Do you make it seem as though anyone could do your job and do it well? If so, you’re doing yourself, your job, and your reputation a disservice.
My husband, Warren, is joining ON THE RIGHT TRACK full-time this month. We’ve known for quite a while that he would finish his job as a project accountant at the end of this year. He gave his employer five months’ notice. He even gave them some recommendations for a good replacement for him. Very helpful, very nice.
When Warren started at the company 10 years ago, he was the first person in the job. He created it, expanded it and took on increasing amounts of responsibility. He is efficient and rarely needed to work over-time or get assistance from the manager on the more challenging tasks he did. He liked the challenges, and he liked solving them.
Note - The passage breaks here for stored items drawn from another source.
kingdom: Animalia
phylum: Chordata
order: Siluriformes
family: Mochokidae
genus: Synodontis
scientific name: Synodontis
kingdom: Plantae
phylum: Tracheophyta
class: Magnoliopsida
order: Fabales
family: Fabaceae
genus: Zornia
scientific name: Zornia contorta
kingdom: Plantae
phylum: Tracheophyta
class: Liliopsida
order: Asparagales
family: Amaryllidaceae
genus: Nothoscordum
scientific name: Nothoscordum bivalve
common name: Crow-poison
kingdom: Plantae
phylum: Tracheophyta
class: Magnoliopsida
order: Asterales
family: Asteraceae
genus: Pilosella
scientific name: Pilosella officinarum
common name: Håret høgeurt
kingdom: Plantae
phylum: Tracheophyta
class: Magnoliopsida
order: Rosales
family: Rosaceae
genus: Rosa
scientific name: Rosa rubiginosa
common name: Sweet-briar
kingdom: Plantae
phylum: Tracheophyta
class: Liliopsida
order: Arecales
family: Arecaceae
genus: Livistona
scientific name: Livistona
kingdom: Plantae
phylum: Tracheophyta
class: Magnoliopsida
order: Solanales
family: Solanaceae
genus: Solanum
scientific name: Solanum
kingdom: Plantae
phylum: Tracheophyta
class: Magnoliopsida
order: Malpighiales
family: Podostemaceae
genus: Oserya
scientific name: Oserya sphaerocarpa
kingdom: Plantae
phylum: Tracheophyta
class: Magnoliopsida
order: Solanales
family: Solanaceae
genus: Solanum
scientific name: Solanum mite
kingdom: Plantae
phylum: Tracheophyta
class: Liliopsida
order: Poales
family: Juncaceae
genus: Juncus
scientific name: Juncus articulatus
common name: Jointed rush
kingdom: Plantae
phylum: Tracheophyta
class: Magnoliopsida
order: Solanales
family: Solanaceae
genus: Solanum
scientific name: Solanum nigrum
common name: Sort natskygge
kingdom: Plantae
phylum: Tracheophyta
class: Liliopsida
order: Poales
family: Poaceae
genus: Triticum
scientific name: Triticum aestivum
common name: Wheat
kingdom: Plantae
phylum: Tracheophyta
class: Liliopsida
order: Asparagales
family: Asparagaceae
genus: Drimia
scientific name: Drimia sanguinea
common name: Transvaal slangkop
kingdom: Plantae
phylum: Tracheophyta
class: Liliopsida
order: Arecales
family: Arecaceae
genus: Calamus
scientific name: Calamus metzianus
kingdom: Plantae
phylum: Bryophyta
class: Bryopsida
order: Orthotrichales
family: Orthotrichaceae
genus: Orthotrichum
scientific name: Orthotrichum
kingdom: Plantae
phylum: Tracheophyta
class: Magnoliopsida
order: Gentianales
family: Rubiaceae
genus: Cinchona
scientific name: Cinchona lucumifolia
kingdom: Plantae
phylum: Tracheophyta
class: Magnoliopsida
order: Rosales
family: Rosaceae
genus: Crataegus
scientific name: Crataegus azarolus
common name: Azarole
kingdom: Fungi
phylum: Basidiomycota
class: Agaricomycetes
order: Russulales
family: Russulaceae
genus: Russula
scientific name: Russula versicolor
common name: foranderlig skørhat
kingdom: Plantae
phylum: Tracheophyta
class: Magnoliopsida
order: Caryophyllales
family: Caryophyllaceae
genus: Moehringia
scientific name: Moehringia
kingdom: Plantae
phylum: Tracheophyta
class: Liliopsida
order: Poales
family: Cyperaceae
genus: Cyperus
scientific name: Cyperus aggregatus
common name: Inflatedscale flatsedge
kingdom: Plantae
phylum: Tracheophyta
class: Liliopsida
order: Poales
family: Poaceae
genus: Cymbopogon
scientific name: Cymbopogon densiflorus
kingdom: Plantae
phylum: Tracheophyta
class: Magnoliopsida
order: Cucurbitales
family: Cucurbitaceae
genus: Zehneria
He is also a little uncomfortable with compliments (which I’m sure most of us can relate to). Whenever someone would thank him for doing something at work, his response would be “No problem.” He didn’t often brag about finding new and improved ways of doing things. He was happy to let other people take the limelight. When he solved a particularly challenging issue, he would say “Oh, I like stuff like that, it’s fun for me.”
So when it came time to find a replacement for him, the manager actually thought that Warren’s job was overstated in terms of its qualification requirements and salary. His boss would have never downgraded the job while Warren was in it, but now that he was leaving, the boss thought they could take on someone at a lower pay-grade and save some money. After all, the job seemed fairly easy.
But it was Warren who made it look easy. He gave everyone the impression that with just a little effort (and an understanding of accounting), the job could be done easily.
I’m sure you see what’s coming. The company posted the job, asking for someone with far fewer qualifications than Warren. They thought that anyone with an accounting background could do the job, so they didn’t require applicants to have an MBA or even a degree in math. The job went to someone already employed in a position far more junior than Warren’s.
Warren was really hurt. Hurt that it appeared as if the boss thought that he had been overpaid all this time, because the job was fairly basic.
We need to be aware of the way in which people interpret our words and our actions. I don’t think that means we should complain, or work overtime to avoid making it look like we don’t have enough to do. But it does mean making sure that when a compliment is given, we receive it honestly and don’t give away our credibility in the process.
Boss: “You’re very good at calendar maintenance. I don’t know how you manage it with the crazy schedule I have.”
Bad: “Oh calendars are easy!”
Good: “Thank you. You’re right, it isn’t as easy as it looks! I like the challenge of figuring out the puzzle, but I admit that it certainly can be a challenge some days.”
Co-worker: “How did you learn how to use pivot tables in Excel? I just can’t figure it out!”
Bad: “Just ask if you have questions. I love figuring out stuff like that.”
Good: “Thank you. Some days they take me a lot longer than I want them to. I attended a couple of webinars, and watched a few videos on YouTube to figure them out. Once you understand them, they’re a lot easier. If you have any questions, feel free to ask me and if I know the answer, I’ll gladly share it with you.”
“No problem” is a problem.
It’s a problem for your credibility and it’s a problem that could hurt you professionally one day, because it makes things that aren’t easy seem as though they are.